O członkostwo w radzie nadzorczej Spółdzielni Mieszkaniowej „Ustronie” w sumie ubiegało się 44 kandydatów. Skład 17 osób udało się wyłonić podczas drugiego zgromadzenia po miesięcznej przerwie. Tym razem było spokojniej. - Na wczorajszym walnym było więcej osób, więcej o 250. W szczytowym momencie, tuż po godz. 18 było 650 osób, natomiast samych kart do głosowania na godz. 18.15 było wydanych 954, w tym ponad 400 dla członków spółdzielni i ponad 500 dla osób z pełnomocnictwami, więc ta różnica z poprzedniego walnego została zachowana - mówi Robert Chrobotowicz, który pod względem liczby głosów znalazł się na trzecim miejscu (385).

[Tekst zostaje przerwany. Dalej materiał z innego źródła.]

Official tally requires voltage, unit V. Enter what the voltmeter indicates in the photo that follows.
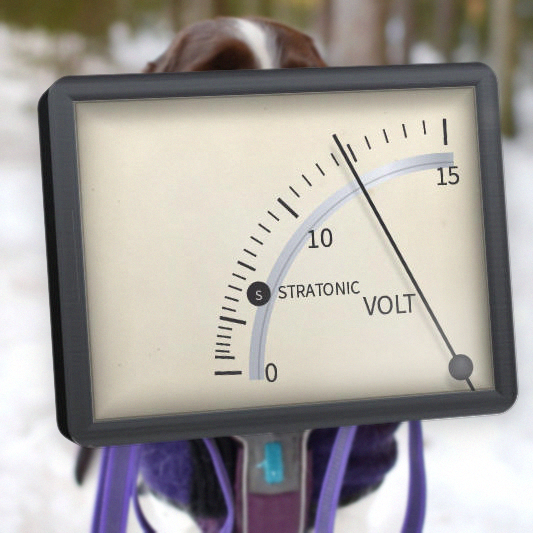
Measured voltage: 12.25 V
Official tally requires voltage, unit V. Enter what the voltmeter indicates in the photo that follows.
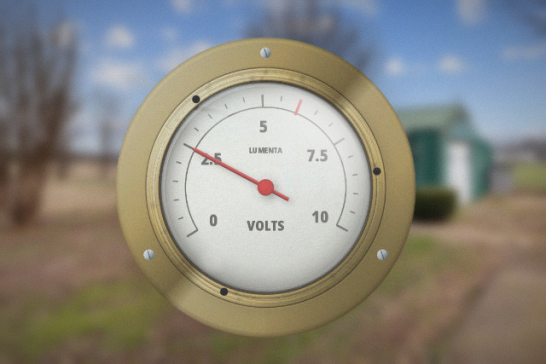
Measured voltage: 2.5 V
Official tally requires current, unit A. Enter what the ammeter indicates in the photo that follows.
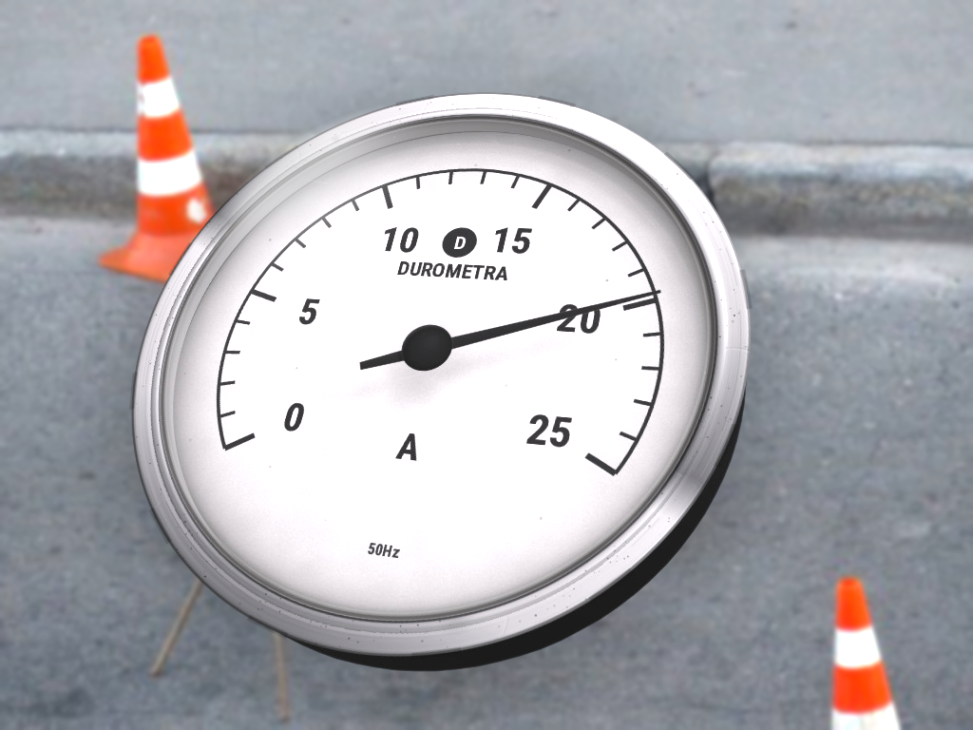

W gronie 17 osób obecnie wybranej rady nadzorczej spółdzielni jest sześć, które będą kontynuowały zasiadanie w radzie, pięć jest zupełnie nowych. Najwięcej głosów, bo 414, zdobył Krzysztof Jasiński. Dla części osób zaskoczeniem jest, że do rady nie dostał się Andrzej Łuczycki, za to wszedł Jan Pszczoła. Zebranie, które rozpoczęło się w środę o godz. 18 po po policzeniu głosów zakończyło się przed 6 rano w czwartek. Układ sił w radzie to 12 osób popierających obecny zarząd spółdzielni i pięć zawiązanej kilka tygodni temu „Inicjatywy sąsiedzkiej”, która oczekiwała zmian. - Spółdzielnia wygrała to głosowanie, to zebranie. Przegrali wszyscy spółdzielcy. Na zebraniu pojawili się pracownicy spółdzielni mieszkaniowych z Łucznika, razem z prezesem Woźniakiem na czele, z „Naszego Domu”, z „Budowlanych”, z Michałowa i w grupie około 100 osobowej wsparli zarząd spółdzielni. Sądzę, że przesądzili o wyniku głosowania - mówi Krzysztof Bińkowski z „Inicjatywy sąsiedzkiej”, opozycyjnego obozu wobec zarządu spółdzielni.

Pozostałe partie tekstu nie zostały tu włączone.